Aku yang meninggalkan mereka dengan perasaan yang campur aduk. Merasa bersalah, kecewa, tak karuan menjadi satu mengantarkanku ke kosan. Rupanya sesampainya di kosan, aku mendapatkan telpon dari Rima. Dia menanyakan hal yang barusan aku alami. Entah dari mana dia tahu. Sekarang saja dia di negeri tetangga, tapi masih bisa mengetahui kondisiku saat ini. Aku yang langsung seaakan tidak terima akan hal yang dibicarakan Rima, menutup pembicaraanku dengan tanpa mengucapkan kata penutup. Dan langsung aku menuju kamar merebahkan diri sampai alunan music yang kuputar tadi kembali terdengar. dengan headset masih di telinga saat Rima menelpon dan sekarang kembali ke lagu yang sangat aku sukai.

“Ini lagu apa yang?”
“Eh.. kok kamu bangun?”
“Ada sesuatu yang nyaman aja hilang dan langsung terbangun.” Jawab Rosi dimana aku sadari kalau usapan tanganku di rambut dan kepalanya berhenti disaat aku mengingat sepenggal masa laluku.
“Maaf ya. Ini lagu kesukaan bang. Monogami.”
“Slank ya?”
“Hmmmm…. Dingin?” tanyaku disaat Rosi sudah menarik selimutnya ke atas yang hanya menyembulkan kepalanya. Ia pun menjawab dengan anggukan.
“Ya udah, ke dalam lagi yuk. Kamu tuh terlalu diporsir tenaganya. Jangan terlalu capek. Istirahat juga harus ada.”
“Iya sayaaangg… eh, ingat gak bang, saat abang dulu terjatuh dalam danau di kebun?”
“Hmmm.. insiden kamu teriak teriak minta tolong itu?”
“Bukan itu ih. Waktu abang kedinginan dan Rosi selimuti. Sekarang malah terbalik ya bang.”
“Saat kamu cemas tak karuan, lalu bela belain tidur diluar menemani bang yang tidur di sofa kan? Cieeeee..”
“Apaan sih bang. Gak jadi ah, Rosi tidur aja lagi.”
“Bang tahu kok, kalau kamu cium bibir bang disaat bang tidur.”
“Eh, kok kamu tahu?”
“Yaaa.. namanya orang lagi sakit, mana nyenyak tidurnya.”
“Eh, itu gak sengaja…”

CUPPPP..

Aku langsung mencium bibirnya memutus kata yang diucapkannya. Ya, disaat setelah sekembali aku dari pengakuan sebagai ayahnya Bella dan menjalani sisa hukuman di perkebunan ayahnya Rosi, aku sempat terjatuh ke dalam danau karena tergelincir dan menyebabkan aku kedinginan dan dirawat oleh Rosi selama 1 malam.

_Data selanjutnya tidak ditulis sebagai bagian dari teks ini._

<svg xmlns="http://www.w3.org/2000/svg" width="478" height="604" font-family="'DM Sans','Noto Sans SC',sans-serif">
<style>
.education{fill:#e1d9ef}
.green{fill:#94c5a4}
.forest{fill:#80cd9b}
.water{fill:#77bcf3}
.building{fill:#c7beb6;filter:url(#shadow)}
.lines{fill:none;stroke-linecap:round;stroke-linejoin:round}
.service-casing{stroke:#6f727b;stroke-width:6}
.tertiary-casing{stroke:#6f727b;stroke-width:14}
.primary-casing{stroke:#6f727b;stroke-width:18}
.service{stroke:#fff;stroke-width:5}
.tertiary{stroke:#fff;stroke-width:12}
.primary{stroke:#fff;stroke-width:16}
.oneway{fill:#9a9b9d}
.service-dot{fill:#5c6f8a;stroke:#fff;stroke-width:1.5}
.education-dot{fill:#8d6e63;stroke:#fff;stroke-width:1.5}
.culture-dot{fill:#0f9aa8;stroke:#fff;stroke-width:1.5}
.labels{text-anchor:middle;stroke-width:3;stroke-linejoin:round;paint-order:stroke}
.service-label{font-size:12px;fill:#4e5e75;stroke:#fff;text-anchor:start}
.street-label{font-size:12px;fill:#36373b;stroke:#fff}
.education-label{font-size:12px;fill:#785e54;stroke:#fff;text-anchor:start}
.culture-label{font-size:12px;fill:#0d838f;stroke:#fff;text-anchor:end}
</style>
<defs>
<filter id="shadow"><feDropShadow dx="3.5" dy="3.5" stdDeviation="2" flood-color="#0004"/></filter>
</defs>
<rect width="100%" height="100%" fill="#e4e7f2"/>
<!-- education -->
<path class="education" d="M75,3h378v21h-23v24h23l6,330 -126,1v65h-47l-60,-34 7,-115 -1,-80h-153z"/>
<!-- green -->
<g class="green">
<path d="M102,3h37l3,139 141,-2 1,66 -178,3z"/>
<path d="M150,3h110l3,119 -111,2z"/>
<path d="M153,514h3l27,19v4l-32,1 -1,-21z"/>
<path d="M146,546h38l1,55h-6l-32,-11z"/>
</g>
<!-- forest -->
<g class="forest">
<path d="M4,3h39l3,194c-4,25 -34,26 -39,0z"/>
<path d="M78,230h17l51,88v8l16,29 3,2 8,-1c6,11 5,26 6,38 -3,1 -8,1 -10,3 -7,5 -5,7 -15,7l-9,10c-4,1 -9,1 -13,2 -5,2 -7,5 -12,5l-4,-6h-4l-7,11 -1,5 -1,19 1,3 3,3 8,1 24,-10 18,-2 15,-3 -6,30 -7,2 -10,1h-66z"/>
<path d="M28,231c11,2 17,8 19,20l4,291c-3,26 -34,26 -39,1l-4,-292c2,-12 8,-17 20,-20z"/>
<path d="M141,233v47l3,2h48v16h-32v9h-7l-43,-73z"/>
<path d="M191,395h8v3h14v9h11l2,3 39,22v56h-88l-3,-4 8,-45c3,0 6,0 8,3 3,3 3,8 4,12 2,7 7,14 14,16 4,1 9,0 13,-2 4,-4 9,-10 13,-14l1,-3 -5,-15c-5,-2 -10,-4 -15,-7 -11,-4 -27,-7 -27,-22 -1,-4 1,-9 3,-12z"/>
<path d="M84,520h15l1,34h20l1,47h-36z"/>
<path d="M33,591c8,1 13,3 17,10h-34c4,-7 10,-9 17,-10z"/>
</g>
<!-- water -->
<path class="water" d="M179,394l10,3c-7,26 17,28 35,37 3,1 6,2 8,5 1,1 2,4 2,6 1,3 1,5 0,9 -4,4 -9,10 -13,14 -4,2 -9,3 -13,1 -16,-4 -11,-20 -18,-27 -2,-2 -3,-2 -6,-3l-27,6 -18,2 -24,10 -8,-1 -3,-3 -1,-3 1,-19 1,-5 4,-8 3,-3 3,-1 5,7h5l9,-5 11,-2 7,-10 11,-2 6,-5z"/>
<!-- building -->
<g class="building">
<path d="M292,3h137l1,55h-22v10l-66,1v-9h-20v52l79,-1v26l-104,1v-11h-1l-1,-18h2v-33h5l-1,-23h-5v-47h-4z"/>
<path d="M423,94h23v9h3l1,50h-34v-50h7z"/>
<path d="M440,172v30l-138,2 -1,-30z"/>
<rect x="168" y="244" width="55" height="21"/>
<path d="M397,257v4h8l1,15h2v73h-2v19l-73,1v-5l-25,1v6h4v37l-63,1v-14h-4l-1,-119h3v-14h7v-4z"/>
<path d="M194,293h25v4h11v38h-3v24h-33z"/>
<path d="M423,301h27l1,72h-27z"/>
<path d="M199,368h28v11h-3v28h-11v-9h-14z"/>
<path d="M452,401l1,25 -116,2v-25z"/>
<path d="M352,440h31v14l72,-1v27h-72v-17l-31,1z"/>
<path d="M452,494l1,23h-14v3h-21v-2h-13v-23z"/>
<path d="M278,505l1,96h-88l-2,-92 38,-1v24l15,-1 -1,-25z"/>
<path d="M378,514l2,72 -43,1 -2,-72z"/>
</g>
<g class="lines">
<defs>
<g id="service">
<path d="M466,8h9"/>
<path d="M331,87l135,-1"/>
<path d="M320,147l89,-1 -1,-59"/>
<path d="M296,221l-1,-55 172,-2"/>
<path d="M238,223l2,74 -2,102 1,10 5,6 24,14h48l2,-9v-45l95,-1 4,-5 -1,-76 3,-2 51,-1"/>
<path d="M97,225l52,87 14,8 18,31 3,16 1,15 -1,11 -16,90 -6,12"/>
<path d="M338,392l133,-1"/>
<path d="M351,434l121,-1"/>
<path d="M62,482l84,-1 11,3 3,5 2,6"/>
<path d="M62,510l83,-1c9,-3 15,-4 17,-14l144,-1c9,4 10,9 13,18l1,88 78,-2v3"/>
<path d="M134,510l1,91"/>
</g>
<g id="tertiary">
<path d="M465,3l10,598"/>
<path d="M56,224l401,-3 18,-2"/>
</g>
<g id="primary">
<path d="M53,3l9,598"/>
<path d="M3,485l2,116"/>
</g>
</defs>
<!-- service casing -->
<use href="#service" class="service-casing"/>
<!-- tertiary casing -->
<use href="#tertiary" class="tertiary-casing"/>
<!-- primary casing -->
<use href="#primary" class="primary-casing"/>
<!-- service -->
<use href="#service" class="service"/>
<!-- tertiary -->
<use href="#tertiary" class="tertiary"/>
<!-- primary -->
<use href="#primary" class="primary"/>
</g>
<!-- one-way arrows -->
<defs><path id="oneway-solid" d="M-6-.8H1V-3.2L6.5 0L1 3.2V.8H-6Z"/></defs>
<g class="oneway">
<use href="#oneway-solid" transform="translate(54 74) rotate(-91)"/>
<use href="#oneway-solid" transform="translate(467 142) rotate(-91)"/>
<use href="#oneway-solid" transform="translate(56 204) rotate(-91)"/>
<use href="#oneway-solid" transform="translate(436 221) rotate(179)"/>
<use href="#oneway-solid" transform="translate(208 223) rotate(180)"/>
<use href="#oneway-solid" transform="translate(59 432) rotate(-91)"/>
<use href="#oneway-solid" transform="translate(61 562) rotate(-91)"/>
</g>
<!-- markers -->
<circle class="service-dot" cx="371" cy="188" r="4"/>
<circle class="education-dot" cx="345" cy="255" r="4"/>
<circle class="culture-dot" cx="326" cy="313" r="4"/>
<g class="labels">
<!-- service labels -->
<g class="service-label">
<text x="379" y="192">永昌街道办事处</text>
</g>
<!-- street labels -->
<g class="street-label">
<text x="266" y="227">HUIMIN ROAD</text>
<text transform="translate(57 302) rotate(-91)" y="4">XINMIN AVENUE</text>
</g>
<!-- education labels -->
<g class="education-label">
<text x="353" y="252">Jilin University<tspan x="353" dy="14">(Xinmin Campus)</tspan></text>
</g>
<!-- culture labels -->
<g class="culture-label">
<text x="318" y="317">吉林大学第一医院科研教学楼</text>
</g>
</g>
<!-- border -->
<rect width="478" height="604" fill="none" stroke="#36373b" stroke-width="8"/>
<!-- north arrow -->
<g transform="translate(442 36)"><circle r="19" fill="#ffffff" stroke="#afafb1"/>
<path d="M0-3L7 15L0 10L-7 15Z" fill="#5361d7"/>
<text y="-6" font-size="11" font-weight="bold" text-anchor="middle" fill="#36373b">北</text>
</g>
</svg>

“Kok kamu nangis?” Tanyaku sambil mengusap air matanya.
“Hmmm… gak bang, Rosi bahagia aja.”

Sejak aku bawa dia ke kampung, aku seperti tidak mengenal Rosi yang kukenal jutek dan keras kepala itu. Ya, hanya Rosi saat aku tergelincir ke danau itu yang kurasakan saat ini, lembut dan penyayang seperti yang dikatakan ayah Rosi saat itu. Semoga jalan yang kupilih ini benar.